Phelps agreed, and said that a task of the office is to help parishes utilize economies of scale to engage in regional planning.

“It may mean shared staffing,” he said.

Both also acknowledge that church attendance has dropped drastically, and Phelps said that the vocations and financial crises are symptoms of declines in church attendance.

Father Couturier said that the office has worked with Cardinal O’Malley to identify strategic priorities for the next five to ten years and has developed a commission to study parish staffing needs.

He noted the increased role of the laity in today’s Church, but also said that parishes are not always able to pay the salaries of such credentialed employees.

Phelps added that the office is compiling demographic data so pastors and parish leaders can make informed ministry and structural decisions.

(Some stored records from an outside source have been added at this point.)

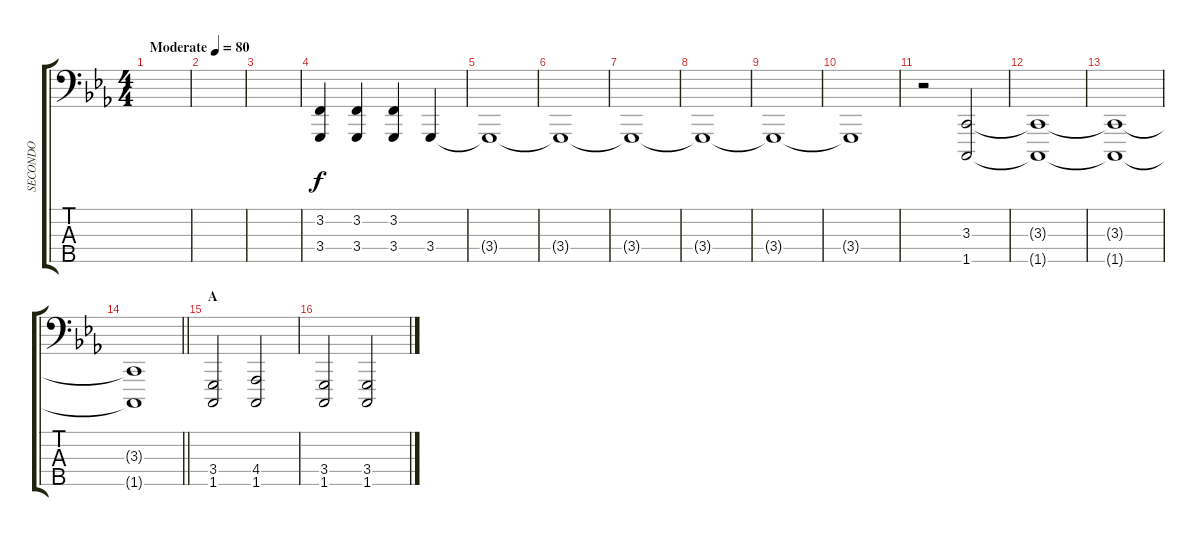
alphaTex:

\track ("SECONDO" "SECONDO") {instrument acousticgrandpiano}
\staff {score tabs}
\tuning (G2 D2 A1 E1 B0) {hide}
\ts (4 4)
\tempo (80 "Moderate")
\clef f4
\ks cminor
|
|
|
(3.2 3.4).4 (3.2 3.4).4 (3.2 3.4).4 3.4.4 |
3.4{t}.1 |
3.4{t}.1 |
3.4{t}.1 |
3.4{t}.1 |
3.4{t}.1 |
3.4{t}.1 |
r.2 (3.3 1.5).2 |
(3.3{t} 1.5{t}).1 |
(3.3{t} 1.5{t}).1 |
\barLineRight lightlight
(3.3{t} 1.5{t}).1 |
\section ("" "A")
(3.4 1.5).2 (4.4 1.5).2 |
(3.4 1.5).2 (3.4 1.5).2
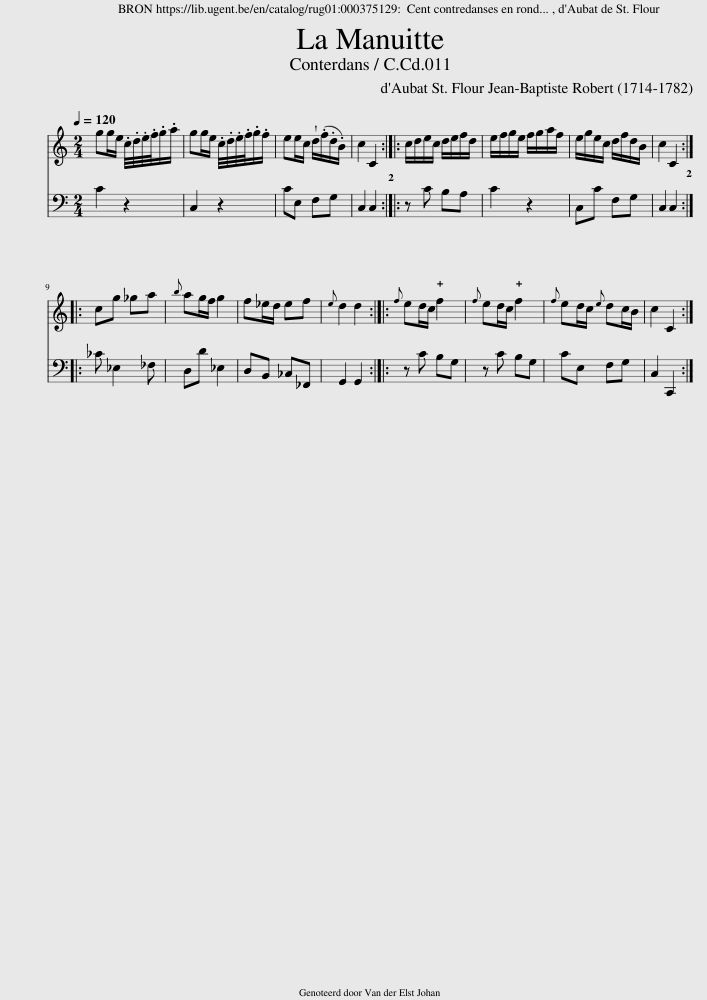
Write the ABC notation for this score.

X:1
%%score 1 2
L:1/8
Q:1/4=120
M:2/4
I:linebreak $
K:C
V:1 treble
V:2 bass
V:1
 gg/e/ .c/4.d/4.e/4.f/4.g/.a/ | gg/e/ .c/4.d/4.e/4.f/4.g/.f/ | ee/c/ !wedge!d/(.f/.d/.B/) | c2 C2 :: c/d/e/c/ d/e/f/d/ | %5
 e/f/g/e/ f/g/a/f/ | e/g/e/c/ d/f/d/B/ | c2 C2 ::$ cg _ga |{b} ag/f/ g2 | %10
 f_e/d/ ef |{e} d2 d2 ::{f} ed/c/ !plus!f2 |{f} ed/c/ !plus!f2 |{f} ed/c/{e} dc/B/ | %15
 c2 C2 :| %16
V:2
 C2 z2 | C,2 z2 | CE, F,G, | C,2 C,2 :: z C B,A, | %5
 C2 z2 | C,C F,G, | C,2 C,2 ::$ _C _E,2 _F, | D,D _E,2 | %10
 D,B,, _C,_F,, | G,,2 G,,2 :: z C B,G, | z C B,G, | CE, F,G, | %15
 C,2 C,,2 :| %16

“Rather than deal with anecdotes, we can now give actionable, up-to-date data -- the same data that Starbucks and McDonald’s are using to serve the population that they want to serve,” Father Couturier added. “Why should Starbucks and McDonald’s have this data and the Church not?”

His office is also training pastoral councils in planning objectives, he said.

Father Couturier and Phelps bring different backgrounds to this ministry.

Father Couturier has a degree in clinical psychology of priests and religious. Prior to joining the archdiocese, he ran a consulting ministry for religious organizations and taught pastoral administration and parish leadership at St. Mary Seminary in Baltimore.

Phelps earned undergraduate and graduate degrees in philosophy from Boston College. He served as a financial and market forecaster for a local consulting firm and then was the pastoral associate at St. Patrick Parish in Watertown where he oversaw faith formation and pastoral planning operations.

For this office, pastoral planning is about the future.

“We need to present the next generation of Catholics with a positive message and an enlivened experience of faith,” Father Couturier said. “That future orientation is what pastoral planning is all about.”